*** Opening of TASK INPUTS ***
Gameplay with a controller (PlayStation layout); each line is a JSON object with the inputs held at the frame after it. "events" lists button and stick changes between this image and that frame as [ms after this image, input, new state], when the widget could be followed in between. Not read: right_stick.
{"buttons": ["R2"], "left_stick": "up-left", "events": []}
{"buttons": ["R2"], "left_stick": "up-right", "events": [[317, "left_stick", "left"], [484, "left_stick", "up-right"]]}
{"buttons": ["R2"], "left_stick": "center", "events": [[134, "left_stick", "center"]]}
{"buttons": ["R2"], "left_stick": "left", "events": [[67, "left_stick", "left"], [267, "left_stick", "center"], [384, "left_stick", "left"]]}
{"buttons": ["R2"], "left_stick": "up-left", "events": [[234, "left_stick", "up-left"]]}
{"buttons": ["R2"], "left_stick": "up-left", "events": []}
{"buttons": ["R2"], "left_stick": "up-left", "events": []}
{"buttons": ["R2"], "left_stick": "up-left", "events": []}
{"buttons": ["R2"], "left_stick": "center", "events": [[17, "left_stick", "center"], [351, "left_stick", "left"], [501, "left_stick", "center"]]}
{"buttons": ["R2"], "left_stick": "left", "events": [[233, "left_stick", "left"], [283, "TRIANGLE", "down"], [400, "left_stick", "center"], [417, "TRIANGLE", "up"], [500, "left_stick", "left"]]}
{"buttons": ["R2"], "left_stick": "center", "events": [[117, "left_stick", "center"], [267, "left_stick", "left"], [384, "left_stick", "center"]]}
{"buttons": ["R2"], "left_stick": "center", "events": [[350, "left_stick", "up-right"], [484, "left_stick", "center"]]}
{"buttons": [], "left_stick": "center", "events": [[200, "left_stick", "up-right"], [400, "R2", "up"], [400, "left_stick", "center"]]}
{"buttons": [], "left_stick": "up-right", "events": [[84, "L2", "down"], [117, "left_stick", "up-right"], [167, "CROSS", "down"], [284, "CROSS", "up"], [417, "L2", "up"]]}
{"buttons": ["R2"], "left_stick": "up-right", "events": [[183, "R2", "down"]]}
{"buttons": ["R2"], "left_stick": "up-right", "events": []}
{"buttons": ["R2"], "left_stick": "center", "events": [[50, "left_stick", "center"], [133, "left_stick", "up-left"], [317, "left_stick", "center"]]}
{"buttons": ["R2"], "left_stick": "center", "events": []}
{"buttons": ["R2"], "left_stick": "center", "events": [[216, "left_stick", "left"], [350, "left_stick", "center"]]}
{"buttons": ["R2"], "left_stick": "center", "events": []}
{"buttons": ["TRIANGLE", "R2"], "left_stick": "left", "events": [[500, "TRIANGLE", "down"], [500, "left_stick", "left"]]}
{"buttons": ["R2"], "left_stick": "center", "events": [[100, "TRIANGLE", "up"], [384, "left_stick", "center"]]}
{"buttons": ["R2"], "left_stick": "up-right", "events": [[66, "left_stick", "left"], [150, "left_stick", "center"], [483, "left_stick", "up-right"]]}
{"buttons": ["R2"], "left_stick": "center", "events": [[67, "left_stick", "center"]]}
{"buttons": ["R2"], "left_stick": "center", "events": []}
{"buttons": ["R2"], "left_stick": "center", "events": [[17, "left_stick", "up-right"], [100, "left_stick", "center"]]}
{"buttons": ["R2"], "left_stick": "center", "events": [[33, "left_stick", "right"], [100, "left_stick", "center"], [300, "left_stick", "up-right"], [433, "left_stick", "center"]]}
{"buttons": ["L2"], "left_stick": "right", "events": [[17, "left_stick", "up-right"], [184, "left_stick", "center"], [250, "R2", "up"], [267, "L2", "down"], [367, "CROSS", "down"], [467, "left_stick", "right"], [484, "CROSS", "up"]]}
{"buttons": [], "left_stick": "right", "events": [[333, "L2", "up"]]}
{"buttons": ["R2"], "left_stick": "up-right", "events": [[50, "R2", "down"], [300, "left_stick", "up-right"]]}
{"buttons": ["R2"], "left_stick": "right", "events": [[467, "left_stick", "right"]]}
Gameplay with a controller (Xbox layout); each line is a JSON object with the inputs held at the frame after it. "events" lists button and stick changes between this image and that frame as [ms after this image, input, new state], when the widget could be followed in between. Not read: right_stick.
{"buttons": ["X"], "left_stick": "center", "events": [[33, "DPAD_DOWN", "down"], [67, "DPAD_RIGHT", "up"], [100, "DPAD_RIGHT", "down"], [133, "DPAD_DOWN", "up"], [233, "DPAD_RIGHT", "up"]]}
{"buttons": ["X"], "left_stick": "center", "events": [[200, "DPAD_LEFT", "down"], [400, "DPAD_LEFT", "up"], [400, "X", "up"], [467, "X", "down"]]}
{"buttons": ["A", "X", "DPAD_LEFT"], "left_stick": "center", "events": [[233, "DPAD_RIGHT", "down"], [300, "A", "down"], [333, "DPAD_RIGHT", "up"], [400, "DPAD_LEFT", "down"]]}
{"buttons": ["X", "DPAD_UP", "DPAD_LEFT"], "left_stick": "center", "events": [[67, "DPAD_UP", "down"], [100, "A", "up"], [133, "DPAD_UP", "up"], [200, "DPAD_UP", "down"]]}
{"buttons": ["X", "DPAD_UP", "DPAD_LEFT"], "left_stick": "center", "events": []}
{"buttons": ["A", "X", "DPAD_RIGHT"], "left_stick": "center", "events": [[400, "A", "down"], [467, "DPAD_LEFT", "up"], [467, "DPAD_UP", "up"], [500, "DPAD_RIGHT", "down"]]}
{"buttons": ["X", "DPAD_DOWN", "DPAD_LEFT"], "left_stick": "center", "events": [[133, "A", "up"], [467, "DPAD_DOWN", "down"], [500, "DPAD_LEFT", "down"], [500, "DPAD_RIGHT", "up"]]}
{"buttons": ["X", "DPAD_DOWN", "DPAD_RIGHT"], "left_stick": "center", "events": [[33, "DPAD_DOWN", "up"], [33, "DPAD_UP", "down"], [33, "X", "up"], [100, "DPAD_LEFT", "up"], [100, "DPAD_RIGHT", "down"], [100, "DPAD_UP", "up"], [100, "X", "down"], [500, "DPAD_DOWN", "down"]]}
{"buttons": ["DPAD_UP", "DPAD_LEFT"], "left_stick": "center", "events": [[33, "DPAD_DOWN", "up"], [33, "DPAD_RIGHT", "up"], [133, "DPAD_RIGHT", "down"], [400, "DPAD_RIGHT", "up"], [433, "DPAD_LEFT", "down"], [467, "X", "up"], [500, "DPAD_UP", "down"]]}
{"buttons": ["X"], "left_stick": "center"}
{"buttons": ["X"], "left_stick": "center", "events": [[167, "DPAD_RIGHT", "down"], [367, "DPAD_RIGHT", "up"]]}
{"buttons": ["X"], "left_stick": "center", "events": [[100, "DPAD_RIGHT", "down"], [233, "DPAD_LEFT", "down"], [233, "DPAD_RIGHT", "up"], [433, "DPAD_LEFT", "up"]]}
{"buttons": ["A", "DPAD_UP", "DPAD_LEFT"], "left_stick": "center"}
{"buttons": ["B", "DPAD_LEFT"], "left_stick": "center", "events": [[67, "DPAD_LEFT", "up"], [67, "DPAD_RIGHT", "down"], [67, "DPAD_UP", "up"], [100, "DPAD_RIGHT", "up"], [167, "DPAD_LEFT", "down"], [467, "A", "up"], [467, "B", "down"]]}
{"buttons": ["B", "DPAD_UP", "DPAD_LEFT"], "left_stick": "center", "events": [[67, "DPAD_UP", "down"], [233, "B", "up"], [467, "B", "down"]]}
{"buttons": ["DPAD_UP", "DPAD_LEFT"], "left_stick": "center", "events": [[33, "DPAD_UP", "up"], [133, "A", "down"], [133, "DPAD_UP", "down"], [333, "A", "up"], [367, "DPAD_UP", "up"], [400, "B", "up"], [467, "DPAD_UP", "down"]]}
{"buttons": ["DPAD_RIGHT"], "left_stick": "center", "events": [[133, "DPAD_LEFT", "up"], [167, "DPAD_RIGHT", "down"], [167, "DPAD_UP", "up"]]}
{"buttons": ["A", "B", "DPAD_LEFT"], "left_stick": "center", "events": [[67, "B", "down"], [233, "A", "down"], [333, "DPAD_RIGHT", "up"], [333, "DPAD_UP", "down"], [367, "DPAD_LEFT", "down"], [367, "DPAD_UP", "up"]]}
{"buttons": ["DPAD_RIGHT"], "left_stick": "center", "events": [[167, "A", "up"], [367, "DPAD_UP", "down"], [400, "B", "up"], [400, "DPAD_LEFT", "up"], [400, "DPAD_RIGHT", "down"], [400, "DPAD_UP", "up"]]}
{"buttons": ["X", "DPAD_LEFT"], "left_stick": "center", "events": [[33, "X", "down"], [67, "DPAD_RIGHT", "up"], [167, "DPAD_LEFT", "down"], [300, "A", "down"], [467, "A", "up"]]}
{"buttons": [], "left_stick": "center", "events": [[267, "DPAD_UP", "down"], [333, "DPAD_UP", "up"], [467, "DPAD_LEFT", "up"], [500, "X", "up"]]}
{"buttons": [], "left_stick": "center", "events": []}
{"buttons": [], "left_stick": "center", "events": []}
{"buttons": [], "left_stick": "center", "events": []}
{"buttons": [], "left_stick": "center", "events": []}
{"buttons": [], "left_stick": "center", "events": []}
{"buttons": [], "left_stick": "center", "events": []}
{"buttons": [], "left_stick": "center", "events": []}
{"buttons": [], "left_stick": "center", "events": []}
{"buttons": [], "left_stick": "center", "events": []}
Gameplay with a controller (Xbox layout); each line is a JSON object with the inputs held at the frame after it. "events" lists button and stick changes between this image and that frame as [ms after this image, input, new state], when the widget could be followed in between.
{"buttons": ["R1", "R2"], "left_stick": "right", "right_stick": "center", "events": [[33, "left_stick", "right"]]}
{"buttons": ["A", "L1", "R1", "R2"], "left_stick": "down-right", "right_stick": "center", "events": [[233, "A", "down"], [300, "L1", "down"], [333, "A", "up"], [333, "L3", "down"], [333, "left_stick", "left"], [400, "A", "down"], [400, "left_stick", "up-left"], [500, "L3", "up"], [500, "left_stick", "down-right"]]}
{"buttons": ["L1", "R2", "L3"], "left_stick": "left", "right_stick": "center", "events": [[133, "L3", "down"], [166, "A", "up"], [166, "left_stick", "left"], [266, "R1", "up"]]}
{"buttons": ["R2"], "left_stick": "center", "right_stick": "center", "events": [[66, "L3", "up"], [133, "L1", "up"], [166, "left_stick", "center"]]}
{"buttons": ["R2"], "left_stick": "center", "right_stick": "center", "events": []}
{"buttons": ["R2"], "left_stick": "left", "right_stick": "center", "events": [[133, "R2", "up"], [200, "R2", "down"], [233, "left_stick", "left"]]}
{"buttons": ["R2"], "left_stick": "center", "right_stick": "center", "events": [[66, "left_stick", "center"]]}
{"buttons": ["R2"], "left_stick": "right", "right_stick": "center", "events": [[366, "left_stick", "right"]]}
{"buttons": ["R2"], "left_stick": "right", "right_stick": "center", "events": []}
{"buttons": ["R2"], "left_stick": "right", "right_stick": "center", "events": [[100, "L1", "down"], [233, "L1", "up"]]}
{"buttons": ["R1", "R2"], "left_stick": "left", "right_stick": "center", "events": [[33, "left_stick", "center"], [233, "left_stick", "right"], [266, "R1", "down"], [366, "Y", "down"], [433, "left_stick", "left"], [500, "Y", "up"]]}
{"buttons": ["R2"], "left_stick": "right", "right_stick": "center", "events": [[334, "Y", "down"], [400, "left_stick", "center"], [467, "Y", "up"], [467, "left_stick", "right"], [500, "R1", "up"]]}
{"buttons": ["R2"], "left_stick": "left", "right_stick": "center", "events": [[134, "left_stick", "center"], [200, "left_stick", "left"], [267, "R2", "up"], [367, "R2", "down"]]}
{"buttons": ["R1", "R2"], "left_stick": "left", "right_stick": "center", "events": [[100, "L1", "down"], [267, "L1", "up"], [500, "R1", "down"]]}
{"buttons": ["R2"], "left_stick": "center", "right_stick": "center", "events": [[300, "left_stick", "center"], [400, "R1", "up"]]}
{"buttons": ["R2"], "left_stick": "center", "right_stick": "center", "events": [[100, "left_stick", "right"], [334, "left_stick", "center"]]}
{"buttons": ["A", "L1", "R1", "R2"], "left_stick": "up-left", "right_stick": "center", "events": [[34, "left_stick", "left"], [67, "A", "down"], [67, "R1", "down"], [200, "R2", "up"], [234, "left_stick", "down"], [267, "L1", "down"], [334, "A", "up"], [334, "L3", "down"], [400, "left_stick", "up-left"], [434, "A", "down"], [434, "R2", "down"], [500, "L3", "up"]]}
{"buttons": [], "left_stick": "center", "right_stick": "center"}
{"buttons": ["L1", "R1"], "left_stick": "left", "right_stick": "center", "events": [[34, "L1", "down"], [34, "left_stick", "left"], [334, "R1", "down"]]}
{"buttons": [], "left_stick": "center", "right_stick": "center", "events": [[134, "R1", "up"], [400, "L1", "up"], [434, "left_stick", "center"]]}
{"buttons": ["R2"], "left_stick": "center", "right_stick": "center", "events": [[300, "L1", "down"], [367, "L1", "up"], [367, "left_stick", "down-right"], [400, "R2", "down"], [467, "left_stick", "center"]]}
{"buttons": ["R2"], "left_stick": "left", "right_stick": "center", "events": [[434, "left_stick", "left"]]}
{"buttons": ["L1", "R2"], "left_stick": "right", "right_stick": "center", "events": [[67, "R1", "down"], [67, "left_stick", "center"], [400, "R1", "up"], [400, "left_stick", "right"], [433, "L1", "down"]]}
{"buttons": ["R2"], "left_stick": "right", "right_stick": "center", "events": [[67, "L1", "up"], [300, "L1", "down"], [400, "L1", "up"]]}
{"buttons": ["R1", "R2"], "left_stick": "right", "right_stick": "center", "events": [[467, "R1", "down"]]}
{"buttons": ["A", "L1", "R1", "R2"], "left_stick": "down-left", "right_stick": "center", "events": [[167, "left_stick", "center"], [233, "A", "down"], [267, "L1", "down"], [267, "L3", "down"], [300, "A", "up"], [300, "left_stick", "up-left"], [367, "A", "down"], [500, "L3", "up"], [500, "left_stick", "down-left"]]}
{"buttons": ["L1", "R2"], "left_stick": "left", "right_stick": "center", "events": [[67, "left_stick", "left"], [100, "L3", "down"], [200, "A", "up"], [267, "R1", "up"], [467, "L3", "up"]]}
*** Close of TASK INPUTS ***
TASK PROMPT:
Going through the data above, return each line with the word "between".

OUTPUT OF THE EXERCISE:
Gameplay with a controller (PlayStation layout); each line is a JSON object with the inputs held at the frame after it. "events" lists button and stick changes between this image and that frame as [ms after this image, input, new state], when the widget could be followed in between. Not read: right_stick.
Gameplay with a controller (Xbox layout); each line is a JSON object with the inputs held at the frame after it. "events" lists button and stick changes between this image and that frame as [ms after this image, input, new state], when the widget could be followed in between. Not read: right_stick.
Gameplay with a controller (Xbox layout); each line is a JSON object with the inputs held at the frame after it. "events" lists button and stick changes between this image and that frame as [ms after this image, input, new state], when the widget could be followed in between.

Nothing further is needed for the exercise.